### Input data:

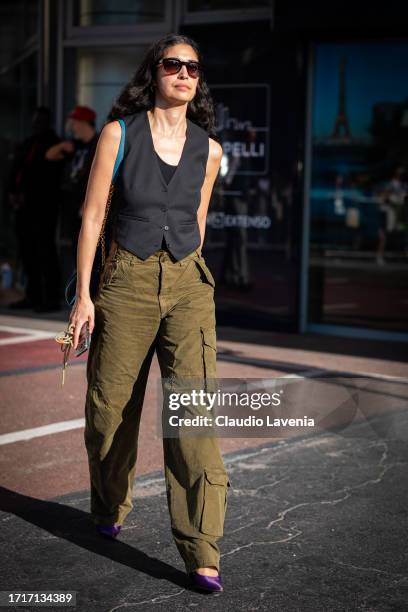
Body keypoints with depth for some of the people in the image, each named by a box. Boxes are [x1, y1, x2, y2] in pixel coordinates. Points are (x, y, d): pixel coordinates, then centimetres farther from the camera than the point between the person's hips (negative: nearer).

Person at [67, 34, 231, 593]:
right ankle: (110, 509, 35)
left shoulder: (208, 149, 6)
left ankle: (201, 552, -6)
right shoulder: (119, 133, -1)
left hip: (189, 284, 1)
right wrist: (84, 294, -5)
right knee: (113, 405, 8)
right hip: (127, 280, -1)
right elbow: (93, 215, -2)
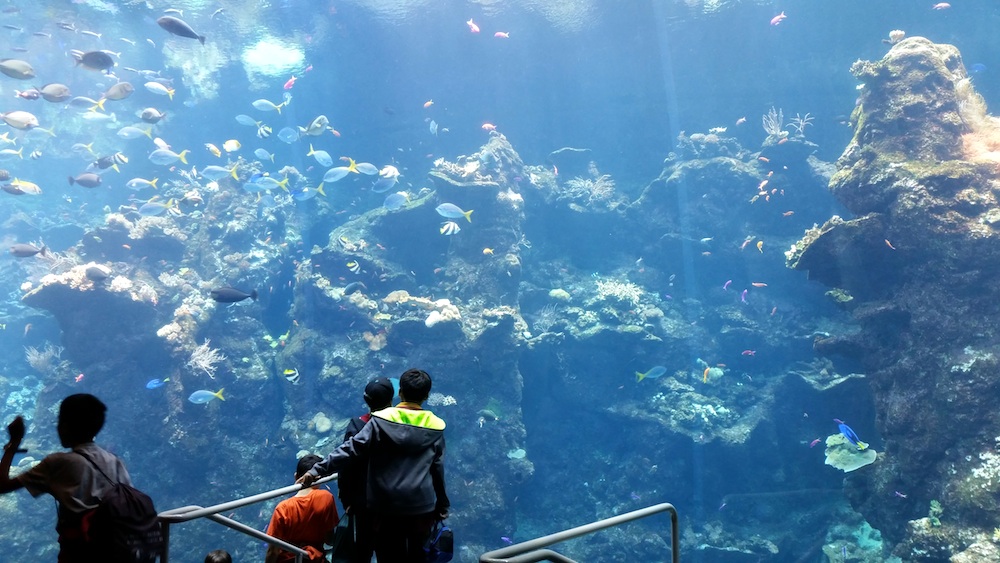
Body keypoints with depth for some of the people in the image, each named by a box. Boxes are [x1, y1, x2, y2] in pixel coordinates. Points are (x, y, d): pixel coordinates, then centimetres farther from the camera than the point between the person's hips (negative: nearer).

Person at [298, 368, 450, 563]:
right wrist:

### Task requirements:
Could you set down every line of the data above word for word, leaving out the pictures?

### Result of this task:
Body keypoints with depth for some of the people in the image, each named by a box. Boxes are [x1, y1, x2, y2] in pixel coordinates. Points are (x, y, d): pixel coordinates, then centimetres farther from the camera than the point between the person's hips (negative: nearer).

Person at [67, 34, 231, 593]:
right ankle: (110, 509, 35)
left shoulder: (208, 149, 6)
left ankle: (201, 552, -6)
right shoulder: (119, 133, -1)
left hip: (189, 284, 1)
right wrist: (84, 294, -5)
right knee: (113, 405, 8)
right hip: (127, 280, -1)
right elbow: (93, 215, -2)
Body keypoints with depth for some of the people in the image, each named by a box. Boxes are [x1, y1, x2, y2] in pixel coordinates. Points are (x, y, d): pixel coordinates, then centimetres farther from the camera than the point between the person's hips (negative: nearer).

Person at [298, 368, 450, 563]:
right wrist:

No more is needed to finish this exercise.